**What the task asks**
Which of the lines in the listing that follows hold "samt"? Pull each one out.

***** Given data

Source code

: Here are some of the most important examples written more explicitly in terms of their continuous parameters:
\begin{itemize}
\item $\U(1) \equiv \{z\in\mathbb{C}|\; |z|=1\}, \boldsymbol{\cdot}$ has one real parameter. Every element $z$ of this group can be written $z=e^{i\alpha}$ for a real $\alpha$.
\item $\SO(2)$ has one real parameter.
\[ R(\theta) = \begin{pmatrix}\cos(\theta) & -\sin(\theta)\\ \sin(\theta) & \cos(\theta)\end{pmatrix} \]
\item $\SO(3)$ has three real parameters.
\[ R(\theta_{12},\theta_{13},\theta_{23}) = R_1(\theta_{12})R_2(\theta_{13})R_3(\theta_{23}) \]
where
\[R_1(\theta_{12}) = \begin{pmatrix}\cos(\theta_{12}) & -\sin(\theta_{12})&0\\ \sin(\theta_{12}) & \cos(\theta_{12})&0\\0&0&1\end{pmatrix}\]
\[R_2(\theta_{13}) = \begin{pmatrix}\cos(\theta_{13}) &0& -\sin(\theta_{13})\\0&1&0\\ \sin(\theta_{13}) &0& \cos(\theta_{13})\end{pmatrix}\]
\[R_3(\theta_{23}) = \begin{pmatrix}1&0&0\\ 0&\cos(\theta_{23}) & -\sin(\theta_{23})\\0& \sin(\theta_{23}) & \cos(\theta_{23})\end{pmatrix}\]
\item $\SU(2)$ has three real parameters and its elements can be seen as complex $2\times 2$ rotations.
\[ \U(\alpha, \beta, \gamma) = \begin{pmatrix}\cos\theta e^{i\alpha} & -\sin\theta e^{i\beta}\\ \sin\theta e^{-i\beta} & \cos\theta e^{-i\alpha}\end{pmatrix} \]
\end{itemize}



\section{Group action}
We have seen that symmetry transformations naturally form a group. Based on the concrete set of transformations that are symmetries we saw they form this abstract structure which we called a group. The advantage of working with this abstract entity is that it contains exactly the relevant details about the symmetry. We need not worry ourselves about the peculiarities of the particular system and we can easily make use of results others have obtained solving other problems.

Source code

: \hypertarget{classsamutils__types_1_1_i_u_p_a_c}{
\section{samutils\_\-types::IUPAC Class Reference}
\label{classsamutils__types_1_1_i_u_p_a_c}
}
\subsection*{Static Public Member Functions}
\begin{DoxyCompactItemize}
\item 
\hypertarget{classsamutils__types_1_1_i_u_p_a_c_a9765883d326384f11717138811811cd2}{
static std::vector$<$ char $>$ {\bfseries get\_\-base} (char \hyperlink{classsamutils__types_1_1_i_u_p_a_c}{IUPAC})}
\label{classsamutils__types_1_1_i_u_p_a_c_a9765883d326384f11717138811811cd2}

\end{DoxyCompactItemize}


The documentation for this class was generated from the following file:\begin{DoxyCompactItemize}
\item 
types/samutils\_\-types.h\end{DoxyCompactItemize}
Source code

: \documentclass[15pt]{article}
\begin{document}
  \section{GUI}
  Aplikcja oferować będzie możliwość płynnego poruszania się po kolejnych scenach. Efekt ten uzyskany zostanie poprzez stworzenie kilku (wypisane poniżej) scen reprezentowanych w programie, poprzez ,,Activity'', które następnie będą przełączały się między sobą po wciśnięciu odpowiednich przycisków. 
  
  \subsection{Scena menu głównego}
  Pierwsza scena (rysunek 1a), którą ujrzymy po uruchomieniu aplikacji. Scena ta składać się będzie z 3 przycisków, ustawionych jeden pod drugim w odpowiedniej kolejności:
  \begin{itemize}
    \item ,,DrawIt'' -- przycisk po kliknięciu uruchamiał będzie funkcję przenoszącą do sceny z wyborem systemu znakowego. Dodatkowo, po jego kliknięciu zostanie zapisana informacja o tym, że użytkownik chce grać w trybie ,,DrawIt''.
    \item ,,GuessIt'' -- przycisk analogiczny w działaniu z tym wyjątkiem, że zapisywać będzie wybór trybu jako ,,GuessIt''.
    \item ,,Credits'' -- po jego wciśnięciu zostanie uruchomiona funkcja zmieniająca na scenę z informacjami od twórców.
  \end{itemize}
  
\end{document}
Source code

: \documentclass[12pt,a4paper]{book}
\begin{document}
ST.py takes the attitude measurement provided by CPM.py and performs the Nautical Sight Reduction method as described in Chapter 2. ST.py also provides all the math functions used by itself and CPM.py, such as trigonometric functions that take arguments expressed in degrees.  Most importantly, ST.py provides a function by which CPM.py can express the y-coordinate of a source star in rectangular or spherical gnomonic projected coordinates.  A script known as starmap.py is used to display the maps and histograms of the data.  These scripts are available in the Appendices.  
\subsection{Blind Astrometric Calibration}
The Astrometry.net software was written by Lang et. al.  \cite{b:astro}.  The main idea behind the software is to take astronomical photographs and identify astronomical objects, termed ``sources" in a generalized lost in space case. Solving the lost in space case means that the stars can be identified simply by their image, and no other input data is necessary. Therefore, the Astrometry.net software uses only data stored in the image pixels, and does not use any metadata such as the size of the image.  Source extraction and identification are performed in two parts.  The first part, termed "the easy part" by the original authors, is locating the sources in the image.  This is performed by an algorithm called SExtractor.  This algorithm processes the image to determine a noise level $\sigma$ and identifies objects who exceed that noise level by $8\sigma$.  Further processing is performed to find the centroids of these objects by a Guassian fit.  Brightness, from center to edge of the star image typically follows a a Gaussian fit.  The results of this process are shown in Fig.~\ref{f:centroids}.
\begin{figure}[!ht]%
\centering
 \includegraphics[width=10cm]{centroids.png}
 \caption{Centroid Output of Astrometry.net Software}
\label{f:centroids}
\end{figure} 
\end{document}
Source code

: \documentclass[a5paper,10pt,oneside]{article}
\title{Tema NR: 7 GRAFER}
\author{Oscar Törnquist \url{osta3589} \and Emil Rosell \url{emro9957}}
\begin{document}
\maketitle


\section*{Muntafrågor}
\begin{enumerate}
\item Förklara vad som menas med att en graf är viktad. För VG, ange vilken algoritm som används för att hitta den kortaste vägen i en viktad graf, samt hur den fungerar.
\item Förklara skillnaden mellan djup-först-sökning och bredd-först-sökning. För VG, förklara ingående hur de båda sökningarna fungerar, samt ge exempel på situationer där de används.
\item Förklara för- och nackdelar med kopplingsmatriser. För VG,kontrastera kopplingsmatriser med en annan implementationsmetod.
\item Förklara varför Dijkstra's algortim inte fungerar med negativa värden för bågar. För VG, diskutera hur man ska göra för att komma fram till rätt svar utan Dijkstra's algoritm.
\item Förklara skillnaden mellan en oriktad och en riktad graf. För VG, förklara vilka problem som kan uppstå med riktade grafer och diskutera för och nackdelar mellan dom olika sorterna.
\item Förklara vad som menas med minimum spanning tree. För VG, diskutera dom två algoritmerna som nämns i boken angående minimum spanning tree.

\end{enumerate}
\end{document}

**********

**Answer box**
\item Förklara vad som menas med att en graf är viktad. För VG, ange vilken algoritm som används för att hitta den kortaste vägen i en viktad graf, samt hur den fungerar.
\item Förklara skillnaden mellan djup-först-sökning och bredd-först-sökning. För VG, förklara ingående hur de båda sökningarna fungerar, samt ge exempel på situationer där de används.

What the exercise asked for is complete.